Let's hope the federal review is negative so that kenney can jump up and down like the would-be little tinpot dicktater he fondly imagines himself to be, and dun Trudeau. I and a fair few others can stomach that more than unnecessary coal mining and its implications.

BM

Owen Gray said...

If the panel rules against Kenney, he'll holler, BM. But empty barrels always make the most noise.

Anonymous said...

The world's largest coal mining company, Peabody, filed for chapter 11 bankruptcy in 2016 citing low prices and demand for coal. It has since emerged from bankruptcy as a much smaller company, but the underlying problem remains the same. Time for Alberta to stop hitching its future to dying industries, especially heavily polluting fossil fuels.

Cap

Owen Gray said...

Kenney is following William F. Buckley's formula for conservatives, Cap: Stand athwart history and yell, "Stop!"

Anonymous said...

I believe that Lethbridge, Alta gets its drinking water from the Oldman River of which the city sits on. It's a place I'm quite familiar with. I wonder what the 100,000 residents think about what might happen to their source of water.


mr perfect

Anonymous said...

Not saying anything about this is ethical, but why do Canadians have to sell our natural resources to foreign companies to begin with? What is wrong with us? We cannot produce anything for Canadians by Canadians? Imagine going back to the 1800’s to produce heat! There are those who espouse coal has new technologies that makes coal cleaner...what a friggen dirty joke. Souther Alberta is very near desert conditions and that garbage will be flowing into the South Saskatchewan river. It is the only water that exists in this area. My message to his nickers in Edmonton is, get your head out of your brainlessness and THINkK THE FUTURE and STOP blaming Ottawa for all your troubles. You have the opportunity to make this a province everyone would want to live in. What is the problem with you Conservatives? All you think about is making yourself famous and your friends wealthy. This country could be the envey of the world but no....all you politicians are jurkabouts. ANYONG

the salamander said...

.. Grassy 'Hills' Owen.. Grassy 'Narrows' - a brief typo - has slipped in

Regardless, the presumption is.. via massive train cars
such coal will ship from Vancouver
transit the Salish Sea and sail off to Australia

It's as if we've forgotten how to make Canadian steel
Or grow wheat .. So we produce Arms & Weapons instead
as the fisheries become dead

Owen Gray said...

Good question, perfect.

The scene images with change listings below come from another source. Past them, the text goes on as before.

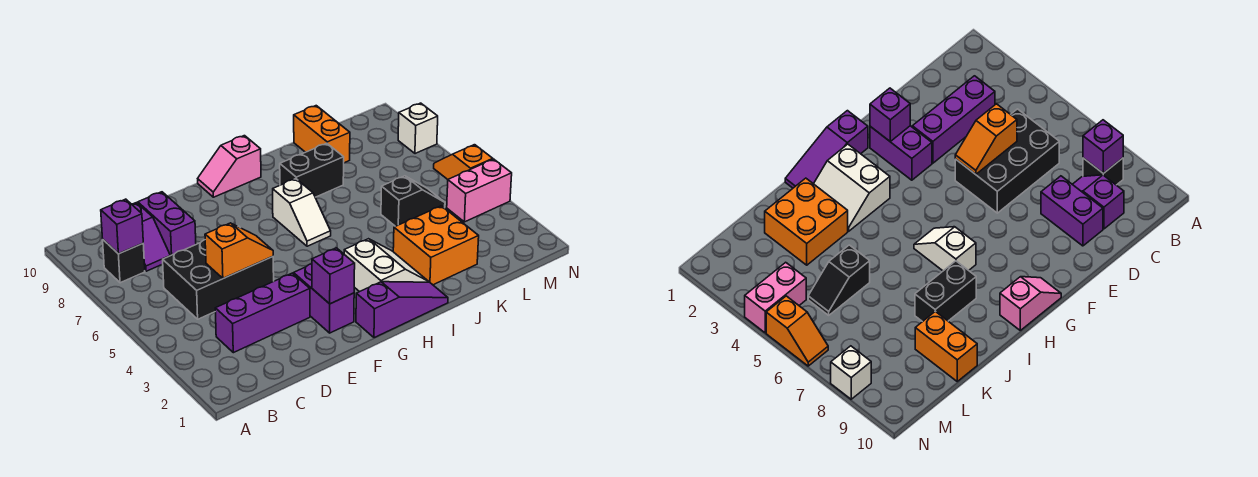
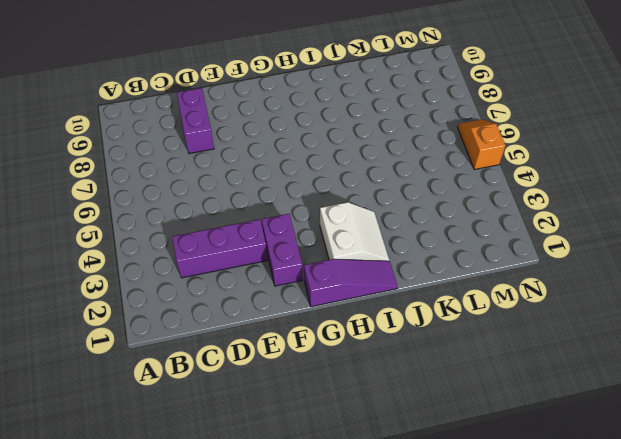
none -> black brick B8 level 1
none -> black brick C5:E6 level 1
none -> purple slope C8:C9 level 1 top 9

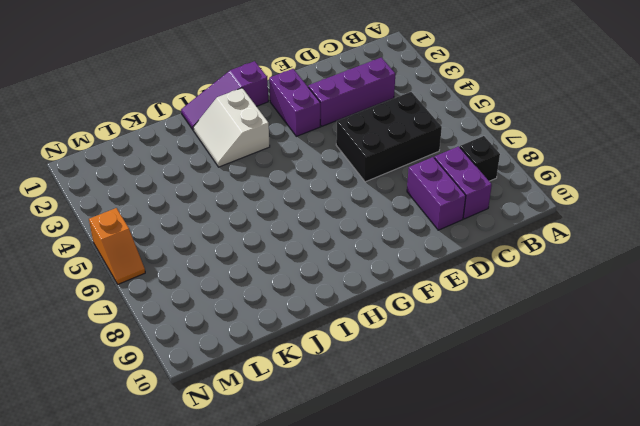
purple brick C8:C9 level 1 -> purple slope C8:C9 level 1 top 9
none -> pink slope G10:H10 level 1 top H
none -> white slope H6:H7 level 1 top 7
none -> black brick I8:J8 level 1

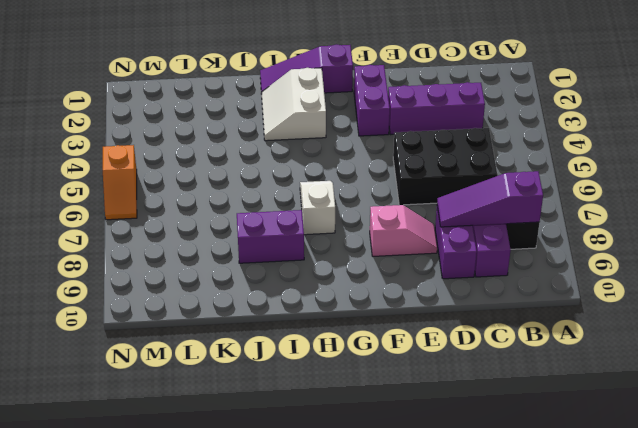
purple slope B8:D8 level 2 top B -> purple brick B8 level 2
pink slope E8:F8 level 1 top F -> pink slope G10:H10 level 1 top H
purple brick I8:J8 level 1 -> black brick I8:J8 level 1
none -> orange brick J2:K3 level 1
none -> black slope K5:L5 level 1 top K
none -> orange brick K9:K10 level 1

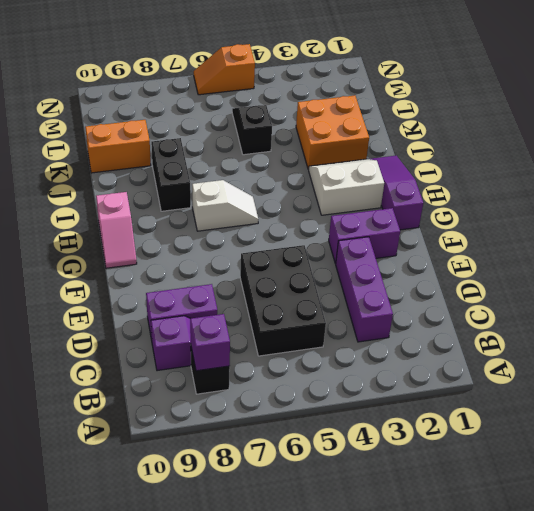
none -> pink brick M4:N4 level 1
none -> white brick N8 level 1
none -> orange slope D5:E5 level 2 top D

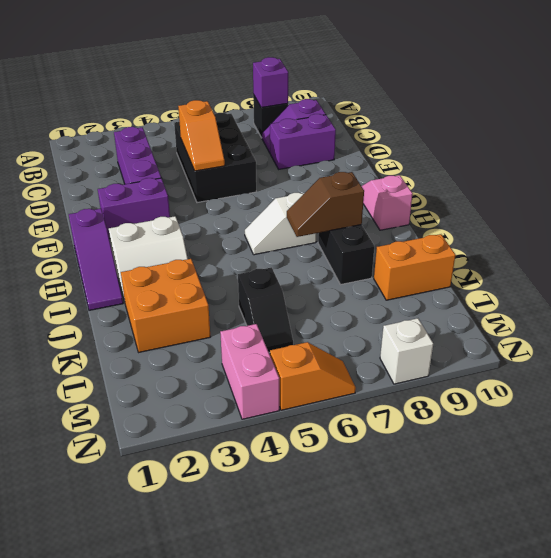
brown slope I7:I8 level 2 top 8 -> none
none -> purple brick F2 level 2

Getting rich can be the source of poison.

Owen Gray said...

Kenney still thinks of us as hewers of wood and drawers of water, Anyong.

Owen Gray said...

This is really about a death wish, sal -- a societal death wish.

ffd said...

If you want to know what makes Canada tick, read this 2017 Guardian article titled: Toronto's buried history: the dark story of how mining built a city

Even most residents don’t know Toronto is the global headquarters of the mining industry – but scratch the surface and some uncomfortable truths are revealed

file:///D:/Mining/Toronto's%20buried%20history%20%20the%20dark%20story%20of%20how%20mining%20built%20a%20city%20_%20Cities%20_%20The%20Guardian.htm

Most Canadians underestimate the huge fortunes a few have made in mining and the resulting political power mining and these few individuals have. But they certainly are not advertising this. Peter Munk for instance I only knew as the donator of a mind boggling amount of money to the Peter Munk Cardiac Centre at the Toronto General Hospital and the Munk School of Global Affairs at the University of Toronto. I was quite surprised to find out that he was the founder of the world’s largest gold-mining company.

Mining is not an industry in Canada; it is the industry. Its influence is so overwhelming that it makes Canada closer to an oligarchy than a democracy.

Owen Gray said...

Quite true, ffd. And our mining countries are now raping the geographies of many other countries besides our own.